Doy gracias a Dios porque detrás de todos vosotros se esconde una historia de fidelidad que, en algunos, llega ya a los cincuenta años, gastando en silencio la vida, día a día. Esas historias no ocuparán ni una línea de ningún periódico, ni merecerán la atención de un minuto de tiempo informativo. ¿Qué lo vamos a hacer? El Señor, que es buen amo lo recompensará con creces.
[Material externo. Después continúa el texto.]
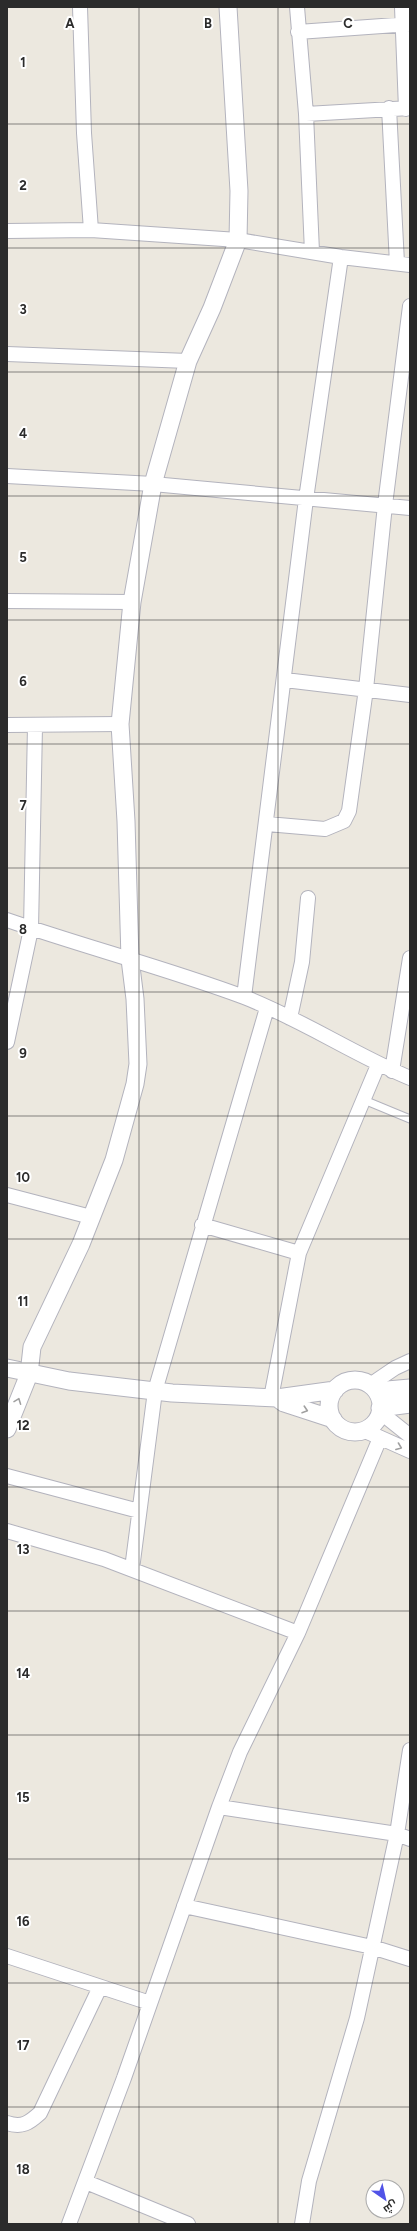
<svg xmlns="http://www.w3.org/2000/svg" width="417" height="2231" font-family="Figtree,Cairo,sans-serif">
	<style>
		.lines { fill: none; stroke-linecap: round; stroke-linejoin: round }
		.service-casing { stroke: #b3b3bd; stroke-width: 9 }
		.minor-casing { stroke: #b3b3bd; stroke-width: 16 }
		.tertiary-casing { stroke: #b3b3bd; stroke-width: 19 }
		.service { stroke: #fff; stroke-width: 7 }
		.minor { stroke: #fff; stroke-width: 14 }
		.tertiary { stroke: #fff; stroke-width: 17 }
		.oneway { stroke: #a0a0a0 }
		.grid { fill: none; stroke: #2b2b2b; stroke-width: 1; stroke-opacity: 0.55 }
		.grid-label { font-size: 13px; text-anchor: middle; font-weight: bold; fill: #2b2b2b; stroke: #fff; stroke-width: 4; stroke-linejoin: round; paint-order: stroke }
	</style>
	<rect width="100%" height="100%" fill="#ece8df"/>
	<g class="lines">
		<defs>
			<path id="service" d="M364,1100l46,19"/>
			<path id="minor" d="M80,7l4,126 7,97
				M297,7l9,107 6,138
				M402,7l4,102
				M298,32l112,-8
				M389,108l8,155
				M306,114l104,-6
				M7,231l84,-1 147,10 103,17 69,8
				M7,354l181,7
				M7,476l146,8 257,24
				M7,601l125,1
				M285,680l125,15
				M7,725l113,-1
				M267,824l58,5 19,-8 5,-10 17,-122 19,-184 25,-199
				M7,920c78,27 159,48 237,77 57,22 109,57 166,81
				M244,997l62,-498 35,-242
				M290,1018l12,-56 6,-64
				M7,1042l24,-113 4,-203
				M392,1071l18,-113
				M7,1195l84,22
				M202,1225l97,28
				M370,1385l25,-17 15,-7
				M271,1398l28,-145 79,-188
				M380,1412l30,24
				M363,1430l47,21
				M7,1476l132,35
				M7,1531l97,28 194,74 82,-195
				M132,1569l23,-178 112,-383
				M219,1807l178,27 13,-84
				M184,1906l188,41 38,12
				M7,1956l143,47
				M7,2123c15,5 22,0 33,-10l60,-126
				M86,2182l102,42
				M69,2224l55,-146 95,-271 21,-55 58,-119
				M302,2224l7,-43 48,-163 40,-184 13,5"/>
			<path id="tertiary" d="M7,1368l62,13 103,12 105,5 58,-8
				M329 1406a26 26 0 1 1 52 0a26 26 0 1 1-52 0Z
				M376,1391l34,-3
				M277,1398l7,5 49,16
				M380,1408l30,-4
				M7,1429l22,-55 3,-27 49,-103 33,-84 21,-76 3,-20 -3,-65 -5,-40 -4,-138 -6,-97 12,-122 21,-118 35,-123 24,-53 26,-68 1,-49 -11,-184"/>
		</defs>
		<use href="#service" class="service-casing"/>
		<use href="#minor" class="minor-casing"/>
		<use href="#tertiary" class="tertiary-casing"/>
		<use href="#service" class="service"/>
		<use href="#minor" class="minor"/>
		<use href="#tertiary" class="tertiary"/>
	</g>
	<defs><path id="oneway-chevron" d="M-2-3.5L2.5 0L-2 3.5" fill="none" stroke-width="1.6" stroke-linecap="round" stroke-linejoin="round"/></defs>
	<g class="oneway">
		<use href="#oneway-chevron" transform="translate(18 1401) rotate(-69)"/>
		<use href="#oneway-chevron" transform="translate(305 1410) rotate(18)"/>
		<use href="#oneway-chevron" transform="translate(399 1447) rotate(21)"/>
	</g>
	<path class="grid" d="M139,7v2217M278,7v2217M7,124h403M7,248h403M7,372h403M7,496h403M7,620h403M7,744h403M7,868h403M7,992h403M7,1116h403M7,1239h403M7,1363h403M7,1487h403M7,1611h403M7,1735h403M7,1859h403M7,1983h403M7,2107h403"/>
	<g class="grid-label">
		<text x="70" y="28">A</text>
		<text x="208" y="28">B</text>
		<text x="348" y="28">C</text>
		<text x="23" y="67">1</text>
		<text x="23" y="190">2</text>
		<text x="23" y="314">3</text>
		<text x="23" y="438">4</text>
		<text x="23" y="562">5</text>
		<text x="23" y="686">6</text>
		<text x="23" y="810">7</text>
		<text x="23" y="934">8</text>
		<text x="23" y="1058">9</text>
		<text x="23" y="1182">10</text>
		<text x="23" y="1306">11</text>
		<text x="23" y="1430">12</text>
		<text x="23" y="1554">13</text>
		<text x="23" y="1678">14</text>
		<text x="23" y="1802">15</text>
		<text x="23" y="1926">16</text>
		<text x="23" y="2050">17</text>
		<text x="23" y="2174">18</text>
	</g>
	<rect width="417" height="2231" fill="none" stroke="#2b2b2b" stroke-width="16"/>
	<g transform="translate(385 2199) rotate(146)"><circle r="19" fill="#ffffff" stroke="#aaaaaa"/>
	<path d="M0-3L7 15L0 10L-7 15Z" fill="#5153e7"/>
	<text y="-6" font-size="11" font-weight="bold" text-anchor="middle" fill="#2b2b2b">ش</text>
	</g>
</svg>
A los miembros jóvenes de nuestro presbiterio, quiero recordaros que un buen número de los hermanos aquí presentes cuentan con muchos años de ministerio y con goteras serias en su salud, que llevan a sus espaldas el cansancio de muchas jornadas. De vosotros, que sois savia nueva, esperamos disponibilidad generosa, fidelidad a toda prueba, vigor juvenil frente a las adversidades, aliento fresco para nuestra fraternidad sacerdotal, decisión para promover los carismas del laicado y sensibilidad honda ante las pobrezas y marginaciones de muchos hombres y mujeres de nuestro tiempo. Eso es, hoy y aquí, encarnar la caridad pastoral de Jesús o, si queréis, vivir la espiritualidad sacerdotal.

Queridos hermanos, miembros de la vida consagrada y laicos que nos acompañáis: Queremos seguir sirviendo a esta Iglesia que amamos. Queremos seguir haciéndolo a pie de obra y sin horario, como lo venimos haciendo. Que lo sepáis. Y eso, aunque las fuerzas sean escasas y nos pese la losa de la increencia de algunos y la indiferencia de muchos, incluso bautizados. Llevamos un precioso tesoro en vasijas de barro, pero -nos lo recuerda san Pablo- “la fuerza de Dios se manifiesta en la debilidad del apóstol”. El Señor es capaz de hacer cosas grandes con lo poco que somos. Por mi parte quiero deciros a los diocesanos, y lo digo con conocimiento de causa, que deis gracias a Dios por los sacerdotes que tenéis.

La Iglesia nos invita al obispo y a los presbíteros a que renovemos hoy ante el Señor y ante vosotros las promesas del día de nuestra ordenación. Con idéntico gozo al del día de la ordenación, seguramente con mayor realismo y humildad, vamos a renovar nuestro “Sí”. Nos fiamos del Señor. Nos fiamos unos de otros. Nos confiamos a vuestra oración, a vuestra comprensión y a vuestra corrección fraterna, queridos religiosos y laicos.

Sigamos ahora la celebración penetrando en la profundidad del misterio del Cenáculo, apoyada nuestra cabeza, como el discípulo amado, en el pecho de Jesús, sintiendo sus latidos, dejándonos quemar por sus palabras. Y desde aquí, llevando el óleo de alegría, volvamos a los pueblos y a los caminos con alegría nueva. Que Él nos ayude a mantenerla siempre fresca. Que nos ayude nuestra Buena Madre, la Sma. Virgen de los Llanos. Amén.